Pasolini uno di noi
Nel 47° anniversario della morte di Pier Paolo Pasolini, e nell’anno in cui si festeggia un secolo dalla sua nascita, ogni tifoso del Bologna dovrebbe essere orgoglioso. Orgoglioso che uno dei più importanti intellettuali del nostro Paese fosse un tifoso dei colori rossoblù.
Un tifo spesso rivendicato su vari organi di stampa, sul campo da calcio dove ha vestito più volte la maglia rossoblù e in un famoso e gustosissimo episodio del programma televisivo Comizi d’amore del 1965 in cui intervistò i campioni d’Italia in carica, tutti intimiditi nel parlare di sesso.

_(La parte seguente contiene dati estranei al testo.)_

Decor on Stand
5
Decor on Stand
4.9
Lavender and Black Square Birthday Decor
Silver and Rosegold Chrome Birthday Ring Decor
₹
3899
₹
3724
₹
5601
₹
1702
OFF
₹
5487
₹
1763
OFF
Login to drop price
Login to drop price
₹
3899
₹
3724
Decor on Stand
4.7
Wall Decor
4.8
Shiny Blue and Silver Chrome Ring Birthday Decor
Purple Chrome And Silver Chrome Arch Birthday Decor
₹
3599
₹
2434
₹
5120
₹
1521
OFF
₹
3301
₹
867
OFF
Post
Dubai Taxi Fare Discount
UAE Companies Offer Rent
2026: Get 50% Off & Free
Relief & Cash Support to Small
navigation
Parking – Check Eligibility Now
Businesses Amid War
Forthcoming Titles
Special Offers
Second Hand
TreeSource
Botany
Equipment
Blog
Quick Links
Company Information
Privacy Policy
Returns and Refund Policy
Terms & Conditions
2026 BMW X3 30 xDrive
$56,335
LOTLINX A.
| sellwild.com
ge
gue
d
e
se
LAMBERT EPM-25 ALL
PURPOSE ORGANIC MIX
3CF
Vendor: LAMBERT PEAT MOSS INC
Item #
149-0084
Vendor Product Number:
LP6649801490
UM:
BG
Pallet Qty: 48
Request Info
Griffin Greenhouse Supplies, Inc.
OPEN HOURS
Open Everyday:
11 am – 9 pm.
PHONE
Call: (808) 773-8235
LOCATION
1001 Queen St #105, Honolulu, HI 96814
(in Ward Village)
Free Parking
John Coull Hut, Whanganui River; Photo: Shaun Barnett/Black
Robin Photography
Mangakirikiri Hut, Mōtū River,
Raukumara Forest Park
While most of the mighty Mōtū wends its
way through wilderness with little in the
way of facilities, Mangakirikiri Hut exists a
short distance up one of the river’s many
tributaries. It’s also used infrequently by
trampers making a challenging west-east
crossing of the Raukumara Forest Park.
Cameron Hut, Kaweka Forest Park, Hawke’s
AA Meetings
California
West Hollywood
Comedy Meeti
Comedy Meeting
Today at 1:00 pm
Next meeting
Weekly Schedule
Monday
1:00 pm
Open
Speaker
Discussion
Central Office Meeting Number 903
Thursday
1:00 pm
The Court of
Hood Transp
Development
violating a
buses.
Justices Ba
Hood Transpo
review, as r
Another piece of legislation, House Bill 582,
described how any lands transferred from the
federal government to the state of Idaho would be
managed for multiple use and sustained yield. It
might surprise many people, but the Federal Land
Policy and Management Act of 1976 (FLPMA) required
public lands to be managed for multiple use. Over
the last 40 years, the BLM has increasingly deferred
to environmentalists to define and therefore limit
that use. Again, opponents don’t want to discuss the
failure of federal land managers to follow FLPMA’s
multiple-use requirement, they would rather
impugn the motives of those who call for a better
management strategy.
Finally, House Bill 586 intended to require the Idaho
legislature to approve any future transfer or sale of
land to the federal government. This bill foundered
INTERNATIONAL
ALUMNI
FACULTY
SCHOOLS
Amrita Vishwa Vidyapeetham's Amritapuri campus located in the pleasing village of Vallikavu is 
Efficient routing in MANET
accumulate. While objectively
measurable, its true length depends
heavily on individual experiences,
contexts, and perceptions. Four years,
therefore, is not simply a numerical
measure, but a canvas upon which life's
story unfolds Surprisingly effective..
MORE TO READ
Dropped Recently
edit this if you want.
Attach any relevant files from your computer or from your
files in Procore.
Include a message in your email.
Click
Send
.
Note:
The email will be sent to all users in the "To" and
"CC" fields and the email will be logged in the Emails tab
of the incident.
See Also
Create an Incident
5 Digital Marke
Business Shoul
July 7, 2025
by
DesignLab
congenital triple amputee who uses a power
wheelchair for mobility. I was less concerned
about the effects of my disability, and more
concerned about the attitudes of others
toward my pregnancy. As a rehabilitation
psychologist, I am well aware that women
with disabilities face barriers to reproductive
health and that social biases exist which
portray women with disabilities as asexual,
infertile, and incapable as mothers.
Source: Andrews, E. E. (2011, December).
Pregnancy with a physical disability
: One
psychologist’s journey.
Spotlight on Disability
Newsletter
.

Il suo amore per la squadra e la città in cui nacque, crebbe e frequento liceo (Galvani) e università (Lettere), è testimoniato da un’intera sala dedicata al tema nella bella e approfondita mostra da poco inaugurata a Roma, presso il Palazzo delle Esposizioni in via Nazionale, dal titolo Pier Paolo Pasolini. Tutto è santo.
Pasolini ha sempre avuto posizioni iconoclaste e provocatorie che ancora oggi lo fanno odiare ed apprezzare in egual modo da opposte posizioni culturali (per chi volesse approfondire, consiglio la lettura degli scritti dei Wu Ming). Due però sono le stelle polari del suo pensiero: la ricerca della bellezza e l’amore per i poveri e i reietti.
Due caratteristiche che – almeno per me – collimano con lo spirito della gran parte della tifoseria della nostra squadra. Ne volete una prova? I tifosi del Bologna sono gli unici che allo stesso tempo fischiano Guidolin che sostituisce Signori e Motta che sostituisce Arnautovic, per amore del bel calcio, e che hanno come idolo Renato Villa, arrivato al grande calcio dopo un decennio di gavetta nel calcio povero della Serie C2.